# Mignon mk.2



## nicholasj (Nov 11, 2013)

Seems to have a auto function, anyone explain what that means please?

I assume it is a superior machine to the Rancilio Rocky, yet the latter weighs a whole 3 kilo more! Weight doesn't indicate quality I appreciate, but that a big difference.


----------



## Jumbo Ratty (Jan 12, 2015)

auto feature means when you depress the switch \ plate that the portafilter presses it will dispense a set \ timed amount.

forget the rocky, it is a stepped grinder, , the mignon is stepless.

Should add that stepless is advantageous when making espresso.

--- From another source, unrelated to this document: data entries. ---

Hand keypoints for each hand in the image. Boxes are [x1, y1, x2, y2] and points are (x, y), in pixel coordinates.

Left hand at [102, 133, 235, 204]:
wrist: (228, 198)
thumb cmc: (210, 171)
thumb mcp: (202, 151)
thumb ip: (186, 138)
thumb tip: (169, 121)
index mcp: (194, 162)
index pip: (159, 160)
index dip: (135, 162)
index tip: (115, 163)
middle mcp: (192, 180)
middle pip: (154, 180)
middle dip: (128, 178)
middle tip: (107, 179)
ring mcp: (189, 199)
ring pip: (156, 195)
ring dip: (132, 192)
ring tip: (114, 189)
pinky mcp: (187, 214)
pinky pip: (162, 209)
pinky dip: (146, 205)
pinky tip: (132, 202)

French press, pour over not so much so.


----------



## nicholasj (Nov 11, 2013)

Jumbo Ratty said:


> auto feature means when you depress the switch \ plate that the portafilter presses it will dispense a set \ timed amount.
> 
> forget the rocky, it is a stepped grinder, , the mignon is stepless.
> 
> Should add that stepless is advantageous when making espresso. French press, pour over not so much so.

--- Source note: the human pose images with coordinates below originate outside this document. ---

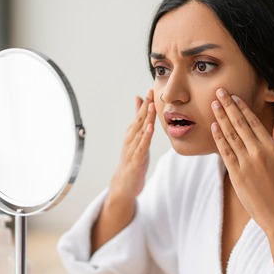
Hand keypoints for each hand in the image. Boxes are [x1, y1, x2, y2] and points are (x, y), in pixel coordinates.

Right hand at [92, 90, 155, 252]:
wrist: (123, 184)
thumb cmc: (132, 159)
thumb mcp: (136, 138)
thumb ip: (137, 119)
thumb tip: (139, 100)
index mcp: (132, 134)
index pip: (139, 116)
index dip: (145, 103)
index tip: (151, 89)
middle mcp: (130, 140)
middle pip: (138, 121)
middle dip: (145, 107)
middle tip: (150, 93)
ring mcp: (132, 150)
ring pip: (140, 132)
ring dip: (145, 119)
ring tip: (150, 107)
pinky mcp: (136, 161)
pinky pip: (141, 148)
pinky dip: (145, 138)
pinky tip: (150, 129)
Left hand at [211, 88, 273, 262]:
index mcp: (272, 147)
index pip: (254, 122)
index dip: (242, 108)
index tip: (234, 96)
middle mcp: (258, 152)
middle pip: (240, 124)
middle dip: (228, 106)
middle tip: (219, 92)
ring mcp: (246, 163)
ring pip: (231, 136)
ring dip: (221, 118)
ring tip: (213, 105)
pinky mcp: (237, 175)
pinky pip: (225, 153)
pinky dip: (219, 139)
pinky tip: (213, 127)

Thanks....it gets good reviews for its price, shame it won't grind for French press.


----------



## Jumbo Ratty (Jan 12, 2015)

thats not what im saying.

I said using different word > stepless is what you need for espresso. you may not be making espresso, if that is the case then the rocky may be OK for you

the rocky will grind for french press. Maybe that isnt clear in my first post.

read up on stepped vs stepless.


----------



## Wuyang (Mar 21, 2014)

Never found the timed function much use to me personally


----------



## nicholasj (Nov 11, 2013)

Thanks...I will be making espresso 90% of the time, but ocassionaly French press.


----------



## UncleJake (Mar 20, 2016)

nicholasj said:


> Thanks...I will be making espresso 90% of the time, but ocassionaly French press.

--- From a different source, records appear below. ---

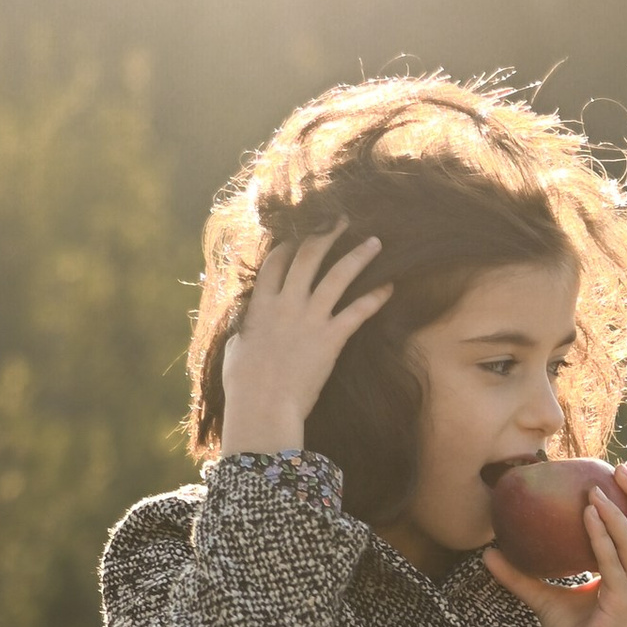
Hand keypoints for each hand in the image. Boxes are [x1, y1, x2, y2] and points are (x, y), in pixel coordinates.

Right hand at [217, 230, 389, 454]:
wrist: (262, 407)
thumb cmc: (243, 384)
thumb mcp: (236, 347)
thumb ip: (247, 327)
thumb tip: (247, 323)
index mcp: (261, 304)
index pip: (277, 261)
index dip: (291, 243)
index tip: (303, 232)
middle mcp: (286, 303)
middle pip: (309, 255)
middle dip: (327, 233)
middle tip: (343, 220)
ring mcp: (310, 318)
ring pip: (339, 275)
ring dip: (359, 255)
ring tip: (376, 241)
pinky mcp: (331, 339)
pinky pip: (358, 311)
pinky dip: (376, 297)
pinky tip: (390, 286)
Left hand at [487, 464, 626, 626]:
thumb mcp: (542, 597)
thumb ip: (520, 574)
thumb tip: (487, 551)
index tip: (618, 469)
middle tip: (621, 466)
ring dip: (618, 509)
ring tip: (598, 486)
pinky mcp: (625, 601)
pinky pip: (615, 562)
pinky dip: (604, 536)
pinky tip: (590, 514)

Then the Mignon trumps the Rocky. However - although the Mignon is happy grinding either for espresso or courser for French Press, you won't want to go back and forth very often, stepless grinders are great for being able to fine-tune your grind - but can be a bugger to find exactly where you were once you moved away. People who switch between both espresso and longer brewed coffee often end up with 2 grinders. Personally - I have a stepless grinder for espresso and a hand grinder for Aeropress/brewed. They reverse roles once in a blue moon - but mostly stay that way around.


----------



## nicholasj (Nov 11, 2013)

UncleJake said:


> Then the Mignon trumps the Rocky. However - although the Mignon is happy grinding either for espresso or courser for French Press, you won't want to go back and forth very often, stepless grinders are great for being able to fine-tune your grind - but can be a bugger to find exactly where you were once you moved away. People who switch between both espresso and longer brewed coffee often end up with 2 grinders. Personally - I have a stepless grinder for espresso and a hand grinder for Aeropress/brewed. They reverse roles once in a blue moon - but mostly stay that way around.


Thanks, I understand the point you made regarding switching back and forward. Not good.


----------